● **PASSAGE TO READ**
>>

Even these 75 breeding pairs are not secure since the Idaho and Montana
state wolf management plans allow for killing of wolves, including a
majority of the wolves in Idaho.
Schlickeisen said, "If allowed to stand, this rule would mean that the
Northern Rockies wolf population could be slashed by as much as two-thirds,
placing approximately 1,000 of the region’s roughly 1,450 wolves in peril.
This is a loss from which they most likely would be unable to recover."
The Fish and Wildlife Service and its predecessor agency were responsible
for the extermination of wolves throughout much of the 20th century on
behalf of the livestock industry.

<<

● **DATASET EXTRACT**
>>

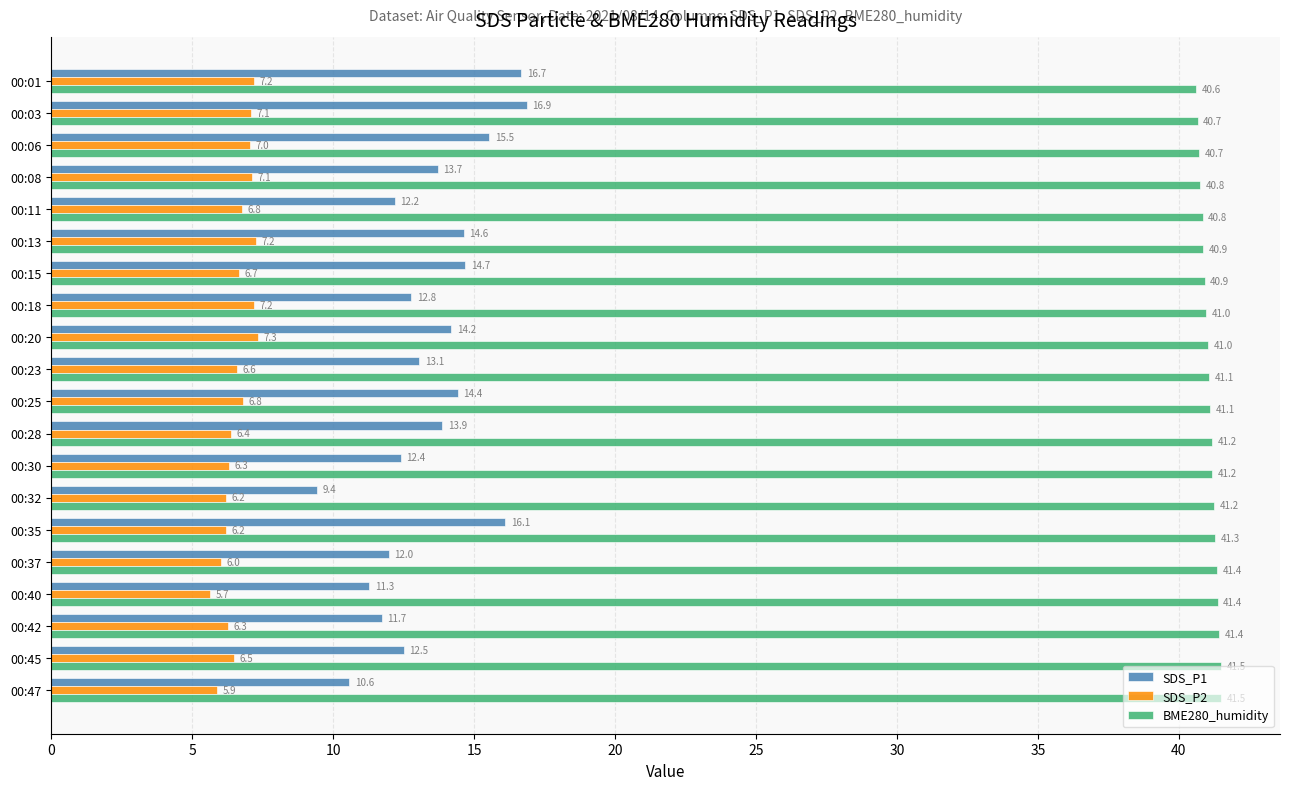

List the series in order of their overall mean, highest first.

BME280_humidity, SDS_P1, SDS_P2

<<

● **EXERCISE TASKS**
A. Do these statements agree with the passage on Northern Rockies wolves? For each, answer yes or no and quote the words of the passage that decide it. (i) The Idaho and Montana state plans permit killing wolves. (ii) The region holds about 1,000 wolves in all. (iii) The Fish and Wildlife Service and its predecessor agency exterminated wolves for the livestock industry.
B. How might the passage on Northern Rockies wolves go on after its final sentence? Write the next few sentences.

● **RESULTS IN ORDER**
A.
(i) Yes: "the Idaho and Montana state wolf management plans allow for killing of wolves"
(ii) No: "the region’s roughly 1,450 wolves"
(iii) Yes: "The Fish and Wildlife Service and its predecessor agency were responsible for the extermination of wolves throughout much of the 20th century on behalf of the livestock industry."

B.
Gray wolves survived in small numbers in the upper Midwest and expanded
under the protections of the 1973 Endangered Species Act. Wolves began
recolonizing northern Montana and Idaho on their own in the 1980s, and
numbers grew significantly after the 1995 and 1996 reintroduction of wolves
to Yellowstone National Park and central Idaho.
Under an exception to the Endangered Species Act, Fish and Wildlife Service
actions have resulted in the federal killing on behalf of the livestock
industry of 931 wolves in the northern Rocky Mountains and at least 1,951
wolves in the Great Lakes region from 1996 through 2008.